═══ Material for the task ═══

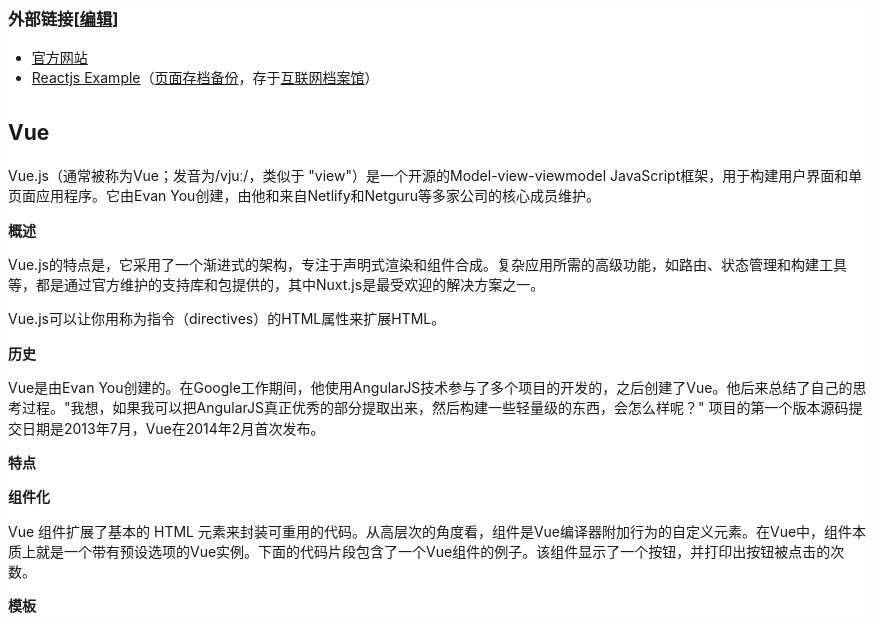 
###  外部链接[[编辑](https://zh.wikipedia.org/w/index.php?title=React&action=edit&section=4)]

- [官方网站](https://reactjs.org/)
- [Reactjs Example](https://reactjsexample.com/)（[页面存档备份](https://web.archive.org/web/20190408162035/https://reactjsexample.com/)，存于[互联网档案馆](https://zh.wikipedia.org/wiki/互联网档案馆)）

## Vue

Vue.js（通常被称为Vue；发音为/vjuː/，类似于 "view"）是一个开源的Model-view-viewmodel JavaScript框架，用于构建用户界面和单页面应用程序。它由Evan You创建，由他和来自Netlify和Netguru等多家公司的核心成员维护。

**概述**

Vue.js的特点是，它采用了一个渐进式的架构，专注于声明式渲染和组件合成。复杂应用所需的高级功能，如路由、状态管理和构建工具等，都是通过官方维护的支持库和包提供的，其中Nuxt.js是最受欢迎的解决方案之一。

Vue.js可以让你用称为指令（directives）的HTML属性来扩展HTML。

**历史**

Vue是由Evan You创建的。在Google工作期间，他使用AngularJS技术参与了多个项目的开发的，之后创建了Vue。他后来总结了自己的思考过程。"我想，如果我可以把AngularJS真正优秀的部分提取出来，然后构建一些轻量级的东西，会怎么样呢？" 项目的第一个版本源码提交日期是2013年7月，Vue在2014年2月首次发布。

**特点**

**组件化**

Vue 组件扩展了基本的 HTML 元素来封装可重用的代码。从高层次的角度看，组件是Vue编译器附加行为的自定义元素。在Vue中，组件本质上就是一个带有预设选项的Vue实例。下面的代码片段包含了一个Vue组件的例子。该组件显示了一个按钮，并打印出按钮被点击的次数。

**模板**

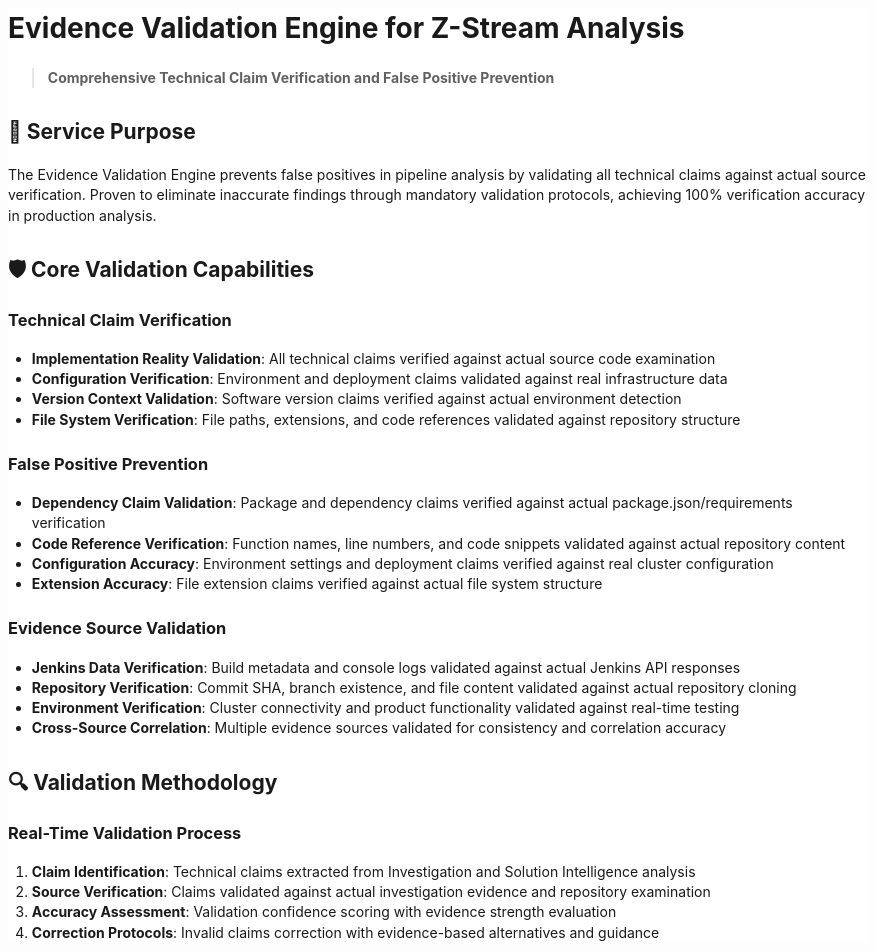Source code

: # Evidence Validation Engine for Z-Stream Analysis

> **Comprehensive Technical Claim Verification and False Positive Prevention**

## 🎯 Service Purpose

The Evidence Validation Engine prevents false positives in pipeline analysis by validating all technical claims against actual source verification. Proven to eliminate inaccurate findings through mandatory validation protocols, achieving 100% verification accuracy in production analysis.

## 🛡️ Core Validation Capabilities

### Technical Claim Verification
- **Implementation Reality Validation**: All technical claims verified against actual source code examination
- **Configuration Verification**: Environment and deployment claims validated against real infrastructure data
- **Version Context Validation**: Software version claims verified against actual environment detection
- **File System Verification**: File paths, extensions, and code references validated against repository structure

### False Positive Prevention
- **Dependency Claim Validation**: Package and dependency claims verified against actual package.json/requirements verification
- **Code Reference Verification**: Function names, line numbers, and code snippets validated against actual repository content
- **Configuration Accuracy**: Environment settings and deployment claims verified against real cluster configuration
- **Extension Accuracy**: File extension claims verified against actual file system structure

### Evidence Source Validation
- **Jenkins Data Verification**: Build metadata and console logs validated against actual Jenkins API responses
- **Repository Verification**: Commit SHA, branch existence, and file content validated against actual repository cloning
- **Environment Verification**: Cluster connectivity and product functionality validated against real-time testing
- **Cross-Source Correlation**: Multiple evidence sources validated for consistency and correlation accuracy

## 🔍 Validation Methodology

### Real-Time Validation Process
1. **Claim Identification**: Technical claims extracted from Investigation and Solution Intelligence analysis
2. **Source Verification**: Claims validated against actual investigation evidence and repository examination
3. **Accuracy Assessment**: Validation confidence scoring with evidence strength evaluation
4. **Correction Protocols**: Invalid claims correction with evidence-based alternatives and guidance
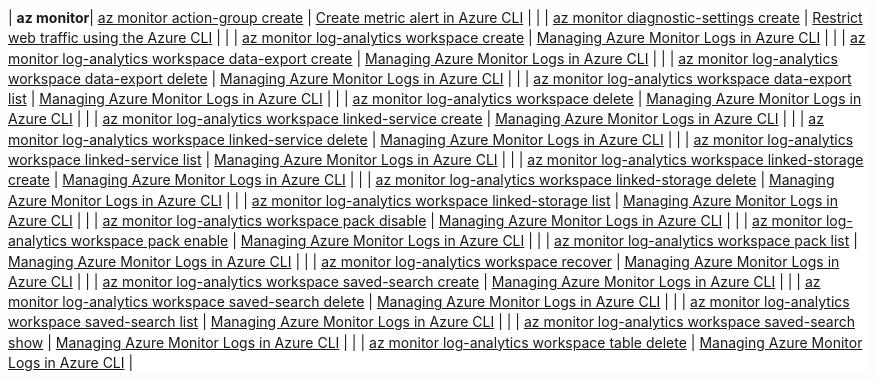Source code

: | **az monitor**| [az monitor action-group create](/cli/azure/monitor/action-group#az-monitor-action-group-create) | [Create metric alert in Azure CLI](/azure/azure-monitor/alerts/azure-cli-metrics-alert-sample) |
| | [az monitor diagnostic-settings create](/cli/azure/monitor/diagnostic-settings#az-monitor-diagnostic-settings-create) | [Restrict web traffic using the Azure CLI](/azure/application-gateway/scripts/create-vmss-waf-cli) |
| | [az monitor log-analytics workspace create](/cli/azure/monitor/log-analytics/workspace#az-monitor-log-analytics-workspace-create) | [Managing Azure Monitor Logs in Azure CLI](/azure/azure-monitor/logs/azure-cli-log-analytics-workspace-sample) |
| | [az monitor log-analytics workspace data-export create](/cli/azure/monitor/log-analytics/workspace/data-export#az-monitor-log-analytics-workspace-data-export-create) | [Managing Azure Monitor Logs in Azure CLI](/azure/azure-monitor/logs/azure-cli-log-analytics-workspace-sample) |
| | [az monitor log-analytics workspace data-export delete](/cli/azure/monitor/log-analytics/workspace/data-export#az-monitor-log-analytics-workspace-data-export-delete) | [Managing Azure Monitor Logs in Azure CLI](/azure/azure-monitor/logs/azure-cli-log-analytics-workspace-sample) |
| | [az monitor log-analytics workspace data-export list](/cli/azure/monitor/log-analytics/workspace/data-export#az-monitor-log-analytics-workspace-data-export-list) | [Managing Azure Monitor Logs in Azure CLI](/azure/azure-monitor/logs/azure-cli-log-analytics-workspace-sample) |
| | [az monitor log-analytics workspace delete](/cli/azure/monitor/log-analytics/workspace#az-monitor-log-analytics-workspace-delete) | [Managing Azure Monitor Logs in Azure CLI](/azure/azure-monitor/logs/azure-cli-log-analytics-workspace-sample) |
| | [az monitor log-analytics workspace linked-service create](/cli/azure/monitor/log-analytics/workspace/linked-service#az-monitor-log-analytics-workspace-linked-service-create) | [Managing Azure Monitor Logs in Azure CLI](/azure/azure-monitor/logs/azure-cli-log-analytics-workspace-sample) |
| | [az monitor log-analytics workspace linked-service delete](/cli/azure/monitor/log-analytics/workspace/linked-service#az-monitor-log-analytics-workspace-linked-service-delete) | [Managing Azure Monitor Logs in Azure CLI](/azure/azure-monitor/logs/azure-cli-log-analytics-workspace-sample) |
| | [az monitor log-analytics workspace linked-service list](/cli/azure/monitor/log-analytics/workspace/linked-service#az-monitor-log-analytics-workspace-linked-service-list) | [Managing Azure Monitor Logs in Azure CLI](/azure/azure-monitor/logs/azure-cli-log-analytics-workspace-sample) |
| | [az monitor log-analytics workspace linked-storage create](/cli/azure/monitor/log-analytics/workspace/linked-storage#az-monitor-log-analytics-workspace-linked-storage-create) | [Managing Azure Monitor Logs in Azure CLI](/azure/azure-monitor/logs/azure-cli-log-analytics-workspace-sample) |
| | [az monitor log-analytics workspace linked-storage delete](/cli/azure/monitor/log-analytics/workspace/linked-storage#az-monitor-log-analytics-workspace-linked-storage-delete) | [Managing Azure Monitor Logs in Azure CLI](/azure/azure-monitor/logs/azure-cli-log-analytics-workspace-sample) |
| | [az monitor log-analytics workspace linked-storage list](/cli/azure/monitor/log-analytics/workspace/linked-storage#az-monitor-log-analytics-workspace-linked-storage-list) | [Managing Azure Monitor Logs in Azure CLI](/azure/azure-monitor/logs/azure-cli-log-analytics-workspace-sample) |
| | [az monitor log-analytics workspace pack disable](/cli/azure/monitor/log-analytics/workspace/pack#az-monitor-log-analytics-workspace-pack-disable) | [Managing Azure Monitor Logs in Azure CLI](/azure/azure-monitor/logs/azure-cli-log-analytics-workspace-sample) |
| | [az monitor log-analytics workspace pack enable](/cli/azure/monitor/log-analytics/workspace/pack#az-monitor-log-analytics-workspace-pack-enable) | [Managing Azure Monitor Logs in Azure CLI](/azure/azure-monitor/logs/azure-cli-log-analytics-workspace-sample) |
| | [az monitor log-analytics workspace pack list](/cli/azure/monitor/log-analytics/workspace/pack#az-monitor-log-analytics-workspace-pack-list) | [Managing Azure Monitor Logs in Azure CLI](/azure/azure-monitor/logs/azure-cli-log-analytics-workspace-sample) |
| | [az monitor log-analytics workspace recover](/cli/azure/monitor/log-analytics/workspace#az-monitor-log-analytics-workspace-recover) | [Managing Azure Monitor Logs in Azure CLI](/azure/azure-monitor/logs/azure-cli-log-analytics-workspace-sample) |
| | [az monitor log-analytics workspace saved-search create](/cli/azure/monitor/log-analytics/workspace/saved-search#az-monitor-log-analytics-workspace-saved-search-create) | [Managing Azure Monitor Logs in Azure CLI](/azure/azure-monitor/logs/azure-cli-log-analytics-workspace-sample) |
| | [az monitor log-analytics workspace saved-search delete](/cli/azure/monitor/log-analytics/workspace/saved-search#az-monitor-log-analytics-workspace-saved-search-delete) | [Managing Azure Monitor Logs in Azure CLI](/azure/azure-monitor/logs/azure-cli-log-analytics-workspace-sample) |
| | [az monitor log-analytics workspace saved-search list](/cli/azure/monitor/log-analytics/workspace/saved-search#az-monitor-log-analytics-workspace-saved-search-list) | [Managing Azure Monitor Logs in Azure CLI](/azure/azure-monitor/logs/azure-cli-log-analytics-workspace-sample) |
| | [az monitor log-analytics workspace saved-search show](/cli/azure/monitor/log-analytics/workspace/saved-search#az-monitor-log-analytics-workspace-saved-search-show) | [Managing Azure Monitor Logs in Azure CLI](/azure/azure-monitor/logs/azure-cli-log-analytics-workspace-sample) |
| | [az monitor log-analytics workspace table delete](/cli/azure/monitor/log-analytics/workspace/table#az-monitor-log-analytics-workspace-table-delete) | [Managing Azure Monitor Logs in Azure CLI](/azure/azure-monitor/logs/azure-cli-log-analytics-workspace-sample) |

═══

What you have to do: Lay out the data as a two-column Markdown table headed Row and Line text, numbering each row and skipping blank lines. Begin at the line that contains "### Technical Claim Verification" and stop after the line that contains "## 🔍 Validation Methodology".

Solution to this problem:
| Row | Line text |
|---|---|
| 1 | ### Technical Claim Verification |
| 2 | - **Implementation Reality Validation**: All technical claims verified against actual source code examination |
| 3 | - **Configuration Verification**: Environment and deployment claims validated against real infrastructure data |
| 4 | - **Version Context Validation**: Software version claims verified against actual environment detection |
| 5 | - **File System Verification**: File paths, extensions, and code references validated against repository structure |
| 6 | ### False Positive Prevention |
| 7 | - **Dependency Claim Validation**: Package and dependency claims verified against actual package.json/requirements verification |
| 8 | - **Code Reference Verification**: Function names, line numbers, and code snippets validated against actual repository content |
| 9 | - **Configuration Accuracy**: Environment settings and deployment claims verified against real cluster configuration |
| 10 | - **Extension Accuracy**: File extension claims verified against actual file system structure |
| 11 | ### Evidence Source Validation |
| 12 | - **Jenkins Data Verification**: Build metadata and console logs validated against actual Jenkins API responses |
| 13 | - **Repository Verification**: Commit SHA, branch existence, and file content validated against actual repository cloning |
| 14 | - **Environment Verification**: Cluster connectivity and product functionality validated against real-time testing |
| 15 | - **Cross-Source Correlation**: Multiple evidence sources validated for consistency and correlation accuracy |
| 16 | ## 🔍 Validation Methodology |